Прогулки по Серебряному веку. Санкт-Петербург - Вячеслав Недошивин
Шрифт:
Интервал:
Закладка:
Да, он жаждал цветов, как можно больше цветов к смерти – их недодали ему при жизни. А помимо цветов, жаждал, помните, объединения людей. «Думаю писать вещь, в которой бы участвовало все человечество, 3 миллиарда, – сообщал другу в Москву. – Но обыкновенный язык не годится, приходится создавать новый». А кроме того, составлял «Доски судьбы», искал закон предсказания событий. Увы, последнюю доску своей судьбы – простую лавку в бане, на которой умер, – не предугадал…
…На крышке гроба его Митурич вывел голубой краской: «Первый Председатель Земного Шара Велимир Хлебников». А в письме Николаю Пунину, в Петроград, написал, что жена его, уже у могилы поэта, вдруг спросила: «И откуда явился такой простой, но прекрасный человек…».
Откуда являются кукушата? Глупый вопрос.
Их подбрасывают в чужие гнезда…
ПЕТЕРБУРГ ИГОРЯ СЕВЕРЯНИНА
Бывают дни: я ненавижу
Свою отчизну – мать свою.
Бывают дни: ее нет ближе,
Всем существом ее пою…
Я – русский сам, и что я знаю?
Я падаю. Я в небо рвусь.
Я сам себя не понимаю,
А сам я – вылитая Русь!
50. НИЧЬИ… АПЛОДИСМЕНТЫ (Адрес первый: Гороховая ул., 66)
«Был на Гороховой наш дом…» Так пишет в стихах Игорь Северянин. «Был…» Когда поэт был еще ребенком, дом этот семья потеряла. Но для нас он – трехэтажное довольно изящное здание на Гороховой под №66, в двух шагах от Загородного проспекта, – по-прежнему существует. Под крышей его сто двадцать лет назад, точнее, 4 мая 1887 года и родился «король поэтов», человек, который первым, по сути, впишет в историю русской литературы слово «футуризм». Ведь это он, Северянин, еще в 1911-м, задолго до левых московских кубофутуристов, основал в Петербурге ставшую знаменитой в поэтических кругах «Академию эгофутуризма»…

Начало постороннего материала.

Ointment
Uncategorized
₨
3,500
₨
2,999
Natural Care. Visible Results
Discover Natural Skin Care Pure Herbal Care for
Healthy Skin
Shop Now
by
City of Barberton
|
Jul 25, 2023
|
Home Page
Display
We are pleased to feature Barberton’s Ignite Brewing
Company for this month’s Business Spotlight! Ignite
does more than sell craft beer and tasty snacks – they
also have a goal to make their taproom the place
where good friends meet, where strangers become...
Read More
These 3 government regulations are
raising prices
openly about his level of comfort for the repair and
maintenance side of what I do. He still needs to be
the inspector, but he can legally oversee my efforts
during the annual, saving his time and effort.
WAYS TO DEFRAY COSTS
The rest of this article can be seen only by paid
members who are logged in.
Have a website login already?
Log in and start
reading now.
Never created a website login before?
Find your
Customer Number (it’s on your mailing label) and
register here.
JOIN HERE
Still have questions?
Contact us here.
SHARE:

По матери он был в родстве с поэтом Фетом, с историком Карамзиным, которого смело звал «доблестным дедом». Гордился Георгием Домонтовичем, первым мужем матери[194], чьим предком, в свою очередь, был украинский гетман Довмонт, владевший под Черниговом дворцом в сто комнат. А в стихах написал даже, что каким-то предком его был аж византийский император. Может быть, а что? Вопросы крови, как скажет Михаил Булгаков, самые запутанные в мире.

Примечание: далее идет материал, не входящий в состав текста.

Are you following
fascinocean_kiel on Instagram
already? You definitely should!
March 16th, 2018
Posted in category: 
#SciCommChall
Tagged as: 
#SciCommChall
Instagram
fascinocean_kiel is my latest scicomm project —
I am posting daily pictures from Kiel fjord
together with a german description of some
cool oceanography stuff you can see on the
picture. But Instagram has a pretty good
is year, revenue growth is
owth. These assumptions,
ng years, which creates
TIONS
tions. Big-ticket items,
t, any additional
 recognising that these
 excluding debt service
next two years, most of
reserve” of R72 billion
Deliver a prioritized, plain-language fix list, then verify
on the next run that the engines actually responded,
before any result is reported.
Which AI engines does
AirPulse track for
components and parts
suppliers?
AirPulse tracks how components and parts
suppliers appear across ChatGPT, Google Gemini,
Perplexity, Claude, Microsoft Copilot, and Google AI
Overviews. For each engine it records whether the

Слава его была сумасшедшей, повальной, оглушительной. Он в мгновение ока стал «идолом толпы». Трудно представить, но на Невском перекрывали движение, когда он выступал в зале под Думской каланчой – самом престижном месте поэтических вечеров. У окон дома, где жил, ночевали (на улице!) поклонницы, а мужчины, случалось, распрягали лошадей и сами везли его экипаж – так было в Керчи, Симферополе, в городах на Волге. К ногам его летели бриллиантовые браслеты, серьги, брошки обезумевших женщин. «И-и-и– горь!» – визжали они в восторге. «Они пожирали его такими сладострастно восхищенными взглядами, – возмущался литератор Фидлер, – что, наверно, могли забеременеть от одного созерцания»… Словом, купался в поклонении. Но годы спустя скажет: все, что бросали и дарили, – раздавал. Цветы, деньги, драгоценности. Себе оставлял славу. «Но и она оказалась, – добавит, – чертовыми черепками…»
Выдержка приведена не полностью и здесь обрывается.